“Say, how do you get that way, Willie?” And by way of completing his scornful amusement he cast tacks, paper and pencil to the ground.
He did not have to stoop to pick them up, for like a flash of lightning he went sprawling on the ground himself. Speechless, aghast with amazement, he raised himself, holding one hand against a mud-bespattered ear. And in that brief moment he saw more stars than ever boy scout studied in the bespangled firmament.
“Hey, what’s the idea?” he demanded in a tone of injured innocence.
“Pick up the pencil and the tacks,” said Wilfred coldly. “I’ll give you another piece of paper; pick them up, quick. You fellows keep away from here.”
For a moment Edgar Coleman paused; then, all too late for his dignity, he saw that half-closed, quivering eye, loaded with a kind of cold concentration. He felt of his bleeding ear and glanced down at his mud-smeared clothes. He was about to make an issue of this incidental damage, but a good discretion (prompted by that quivering eye) deterred him from debate or comment.
“What do you say?” asked Wilfred grimly.
“I suppose you’re going to tell everybody,” Edgar Coleman ventured.
“I’m not going to tell anybody about this,” said Wilfred, “and I’m sorry about your clothes. I’m not so sorry about your ear; you’d better put some iodine on it,” he added. “Everybody’ll know that you apologized to me and that’s all they need to know. All you have to know is that I do things just when I happen to want to do them. I just as soon be good friends with you after this. If your patrol doesn’t tell, I won’t. Here’s another piece of paper and you might as well make the apology so everybody’ll understand it; just tack it on the board. If it leaves everybody guessing I don’t care.

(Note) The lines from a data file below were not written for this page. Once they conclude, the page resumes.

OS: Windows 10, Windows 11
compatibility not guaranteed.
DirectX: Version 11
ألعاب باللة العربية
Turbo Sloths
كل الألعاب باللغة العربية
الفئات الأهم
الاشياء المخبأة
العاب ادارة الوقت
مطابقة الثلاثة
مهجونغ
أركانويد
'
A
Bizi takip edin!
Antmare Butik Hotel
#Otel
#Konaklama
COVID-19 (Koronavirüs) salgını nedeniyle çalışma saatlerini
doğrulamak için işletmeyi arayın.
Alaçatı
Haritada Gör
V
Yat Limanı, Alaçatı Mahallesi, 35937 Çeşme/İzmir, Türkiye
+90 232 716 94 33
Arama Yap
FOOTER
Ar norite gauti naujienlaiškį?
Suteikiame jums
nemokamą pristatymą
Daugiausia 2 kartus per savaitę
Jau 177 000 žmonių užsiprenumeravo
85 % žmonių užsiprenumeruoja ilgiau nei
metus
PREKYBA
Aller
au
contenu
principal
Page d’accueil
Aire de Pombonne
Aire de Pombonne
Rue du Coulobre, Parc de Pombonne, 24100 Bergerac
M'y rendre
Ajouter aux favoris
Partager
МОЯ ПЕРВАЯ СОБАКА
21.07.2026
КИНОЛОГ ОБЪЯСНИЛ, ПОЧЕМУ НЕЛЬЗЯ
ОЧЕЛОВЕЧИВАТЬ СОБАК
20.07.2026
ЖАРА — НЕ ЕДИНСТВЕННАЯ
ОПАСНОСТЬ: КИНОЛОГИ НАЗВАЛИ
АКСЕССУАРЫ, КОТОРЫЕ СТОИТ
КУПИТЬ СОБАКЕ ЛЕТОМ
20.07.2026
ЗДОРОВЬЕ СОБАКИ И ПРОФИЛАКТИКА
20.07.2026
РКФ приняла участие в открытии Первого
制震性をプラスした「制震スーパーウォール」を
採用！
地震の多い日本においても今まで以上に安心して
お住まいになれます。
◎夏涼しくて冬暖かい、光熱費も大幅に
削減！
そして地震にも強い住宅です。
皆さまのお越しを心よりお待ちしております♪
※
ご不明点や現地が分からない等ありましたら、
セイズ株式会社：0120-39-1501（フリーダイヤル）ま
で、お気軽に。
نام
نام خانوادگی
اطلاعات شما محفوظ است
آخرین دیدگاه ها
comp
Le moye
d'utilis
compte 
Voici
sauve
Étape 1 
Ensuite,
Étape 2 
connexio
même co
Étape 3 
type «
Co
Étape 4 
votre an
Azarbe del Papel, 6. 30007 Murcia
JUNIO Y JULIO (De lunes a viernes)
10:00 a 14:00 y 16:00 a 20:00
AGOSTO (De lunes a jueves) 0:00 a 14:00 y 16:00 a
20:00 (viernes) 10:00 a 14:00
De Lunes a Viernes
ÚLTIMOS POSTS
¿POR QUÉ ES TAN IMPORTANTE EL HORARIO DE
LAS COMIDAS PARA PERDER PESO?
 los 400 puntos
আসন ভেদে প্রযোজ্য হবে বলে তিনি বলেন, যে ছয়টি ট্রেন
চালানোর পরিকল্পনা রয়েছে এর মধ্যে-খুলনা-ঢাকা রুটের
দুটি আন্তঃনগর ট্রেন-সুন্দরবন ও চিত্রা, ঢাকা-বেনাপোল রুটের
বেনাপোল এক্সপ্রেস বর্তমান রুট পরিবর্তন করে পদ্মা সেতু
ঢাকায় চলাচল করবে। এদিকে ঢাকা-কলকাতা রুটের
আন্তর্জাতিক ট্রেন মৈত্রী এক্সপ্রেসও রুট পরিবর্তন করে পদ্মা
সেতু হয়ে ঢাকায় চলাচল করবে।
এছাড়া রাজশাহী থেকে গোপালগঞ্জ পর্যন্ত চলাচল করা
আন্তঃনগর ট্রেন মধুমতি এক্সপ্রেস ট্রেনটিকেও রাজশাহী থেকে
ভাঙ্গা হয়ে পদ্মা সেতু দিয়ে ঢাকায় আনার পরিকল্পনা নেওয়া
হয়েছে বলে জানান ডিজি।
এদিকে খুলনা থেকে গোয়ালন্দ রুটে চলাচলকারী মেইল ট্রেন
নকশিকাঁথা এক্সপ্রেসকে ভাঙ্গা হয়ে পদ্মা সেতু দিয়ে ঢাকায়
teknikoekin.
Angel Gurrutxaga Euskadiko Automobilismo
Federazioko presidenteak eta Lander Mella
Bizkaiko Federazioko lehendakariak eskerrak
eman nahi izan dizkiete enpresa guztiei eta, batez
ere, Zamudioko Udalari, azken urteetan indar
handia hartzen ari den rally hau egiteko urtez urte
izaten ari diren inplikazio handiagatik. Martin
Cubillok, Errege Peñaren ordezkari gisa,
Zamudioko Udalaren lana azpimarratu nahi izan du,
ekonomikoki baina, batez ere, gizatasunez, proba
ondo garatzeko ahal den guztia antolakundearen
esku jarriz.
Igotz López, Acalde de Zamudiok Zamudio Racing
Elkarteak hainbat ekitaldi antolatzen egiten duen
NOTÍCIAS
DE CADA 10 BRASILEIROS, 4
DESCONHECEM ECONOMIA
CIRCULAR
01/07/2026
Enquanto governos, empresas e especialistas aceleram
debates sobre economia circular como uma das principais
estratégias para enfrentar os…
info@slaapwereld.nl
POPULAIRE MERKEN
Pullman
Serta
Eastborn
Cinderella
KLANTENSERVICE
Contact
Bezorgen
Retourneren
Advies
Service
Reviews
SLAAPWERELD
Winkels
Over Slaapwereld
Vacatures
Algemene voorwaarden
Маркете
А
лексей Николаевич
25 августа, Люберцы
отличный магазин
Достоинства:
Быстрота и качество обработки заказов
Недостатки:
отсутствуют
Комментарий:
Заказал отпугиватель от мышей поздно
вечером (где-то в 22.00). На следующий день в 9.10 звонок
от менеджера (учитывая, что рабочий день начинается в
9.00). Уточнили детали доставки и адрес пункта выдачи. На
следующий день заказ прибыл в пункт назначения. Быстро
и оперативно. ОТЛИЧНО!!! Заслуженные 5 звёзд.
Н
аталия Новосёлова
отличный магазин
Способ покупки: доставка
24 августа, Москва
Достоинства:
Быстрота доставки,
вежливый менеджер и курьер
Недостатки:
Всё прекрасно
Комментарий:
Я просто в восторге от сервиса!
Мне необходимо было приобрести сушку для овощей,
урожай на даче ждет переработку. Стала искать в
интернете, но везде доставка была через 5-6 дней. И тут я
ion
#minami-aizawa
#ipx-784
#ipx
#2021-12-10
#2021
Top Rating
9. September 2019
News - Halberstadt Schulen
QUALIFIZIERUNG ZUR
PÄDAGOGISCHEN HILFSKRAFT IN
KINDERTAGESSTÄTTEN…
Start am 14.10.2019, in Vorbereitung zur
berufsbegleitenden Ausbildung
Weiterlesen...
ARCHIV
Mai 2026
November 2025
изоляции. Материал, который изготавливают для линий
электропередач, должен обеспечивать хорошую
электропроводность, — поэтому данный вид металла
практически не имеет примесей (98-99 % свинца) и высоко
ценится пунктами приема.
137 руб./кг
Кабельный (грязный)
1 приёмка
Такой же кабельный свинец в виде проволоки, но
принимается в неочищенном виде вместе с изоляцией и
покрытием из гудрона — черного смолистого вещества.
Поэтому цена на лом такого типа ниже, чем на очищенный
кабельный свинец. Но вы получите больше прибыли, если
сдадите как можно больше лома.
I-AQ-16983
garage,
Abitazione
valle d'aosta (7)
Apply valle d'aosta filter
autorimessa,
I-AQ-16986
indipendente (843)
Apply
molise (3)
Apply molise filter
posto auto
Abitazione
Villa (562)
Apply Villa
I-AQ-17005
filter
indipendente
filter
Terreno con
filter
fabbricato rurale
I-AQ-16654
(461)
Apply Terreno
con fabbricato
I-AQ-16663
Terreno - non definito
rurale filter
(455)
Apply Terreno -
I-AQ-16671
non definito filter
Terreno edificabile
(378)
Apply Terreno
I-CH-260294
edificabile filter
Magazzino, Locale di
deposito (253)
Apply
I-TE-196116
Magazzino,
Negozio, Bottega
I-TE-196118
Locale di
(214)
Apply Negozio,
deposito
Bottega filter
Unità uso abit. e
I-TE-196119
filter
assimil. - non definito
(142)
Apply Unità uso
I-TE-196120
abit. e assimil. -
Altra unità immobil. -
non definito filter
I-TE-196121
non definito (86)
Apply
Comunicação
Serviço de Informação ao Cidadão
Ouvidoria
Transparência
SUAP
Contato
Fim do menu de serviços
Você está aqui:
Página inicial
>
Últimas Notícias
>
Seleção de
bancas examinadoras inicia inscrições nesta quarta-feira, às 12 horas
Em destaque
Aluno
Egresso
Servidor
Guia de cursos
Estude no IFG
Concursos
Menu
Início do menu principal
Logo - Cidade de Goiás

Have you got some iodine?”
CHAPTER XXVIII
VOICES
When Wilfred mentioned to Tom Slade that there were “two of them” whom he blamed, he referred, of course, to Edgar Coleman. The other was Charlie O’Conner. He bitterly resented Charlie’s origination of the nickname Abandon Duty Cowell, because it seemed to involve his sister. But he realized that from the standpoint of the Elks he had abandoned his duty and he could not (indeed he did not have it in his heart) subject Charlie to the same bizarre style of discipline that the astonished Coleman had suffered. So he kept away from the Elks.